In recognition of these problems and the near and present situation of needing to update many 30-40 year old obsolete brownfield DCSs, ExxonMobil has begun an industry effort to change the DCS market so that their new/updated DCS will not use proprietary technology for the network or I/O infrastructure. With the assistance of ExxonMobil, the Open Process Automation Forum (OPAF) has been formed with a mission to develop a new architecture and identify the existing standards necessary to implement it. When necessary, new standards or changes to existing standards will be defined. Since ExxonMobil and the other end user members of OPAF represent real buying power for updating their obsolete brownfield DCSs, it seems realistic that the results of the OPAF will be successful. Furthermore, many current users who have recently installed new DCSs also recognize the advantages of an architectural change that would enable them to install new systems with less dependence on the DCS supplier for future update to those systems.

One of the compelling reasons for the conceptual architecture that has been proposed by ExxonMobil to the OPAF is that it allows a concept of best-in-class components to be used in the construction of a new DCS. Components such as controllers, operator stations (MMI), historians, and advanced control/optimization may then be incorporated directly at layer 2 of the control system without depending upon the DCS supplier for data access.
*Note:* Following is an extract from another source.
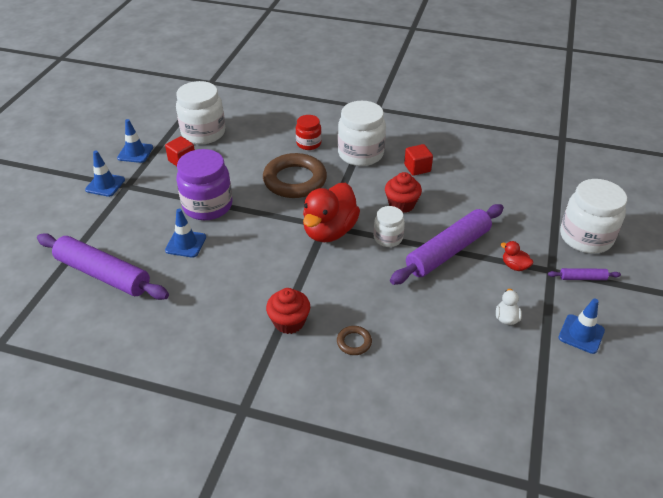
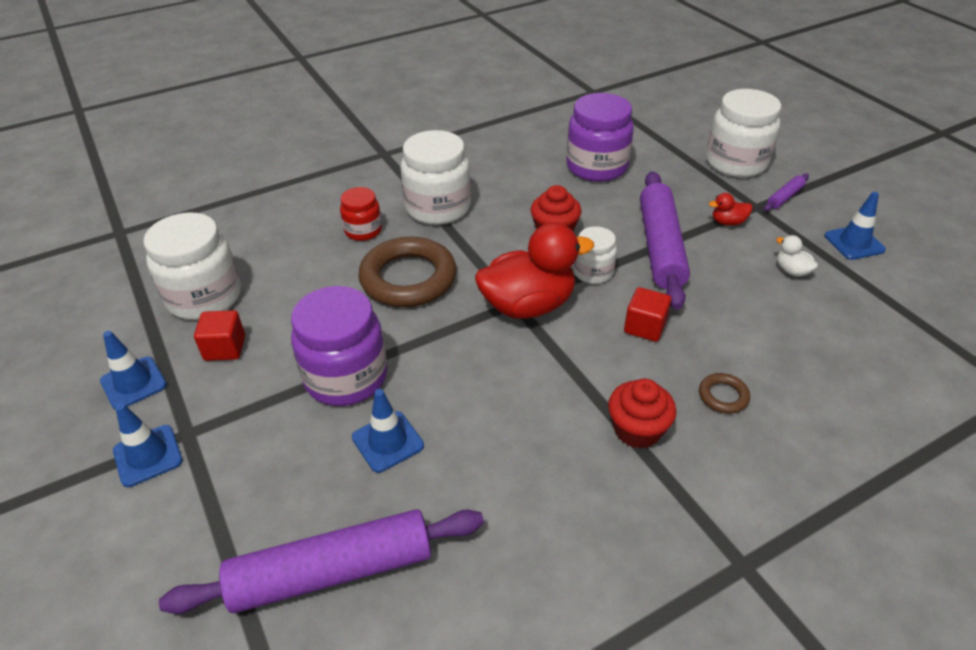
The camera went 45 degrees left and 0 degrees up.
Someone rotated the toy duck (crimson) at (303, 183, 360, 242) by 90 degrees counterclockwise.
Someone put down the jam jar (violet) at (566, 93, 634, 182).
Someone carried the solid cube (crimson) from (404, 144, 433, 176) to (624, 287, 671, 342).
One of the penalties for an open architecture is the lack of a single vendor responsibility for integration of the entire system. For the past 40 years, DCS vendors have built their systems around proprietary interfaces and networks and “productize” these systems to minimize their costs of integration. ExxonMobil believes that by each component supplier building to standardized interfaces and the use of a standardized network supporting those interfaces, that there will be few problems of system integration.

Currently the only standardized network that fully supports distribution of intelligence to process control field devices is Foundation Fieldbus H1 and HSE. While HSE is an IPv6 protocol network, H1 is not. Therefore, H1 devices cannot fully participate in IIoT functions such as hosting a web page, sending email, or easily providing remote management. The Linking Device is also far more complicated and costly than an Ethernet switch. Finally, there is very little security bound into the protocol for either the exchange of data or for provisioning a new member unit into an operating network. Yet standards for all of these deficiencies currently exist and can easily be applied to an updated specification for Foundation Fieldbus – both H1 and HSE. Furthermore, the Foundation Fieldbus ROM specification defines the functional requirements for the DCN device identified by the ExxonMobil reference model to provide the brownfield solution necessary to integrate the vast installed base of HART and 4/20mA instruments already installed.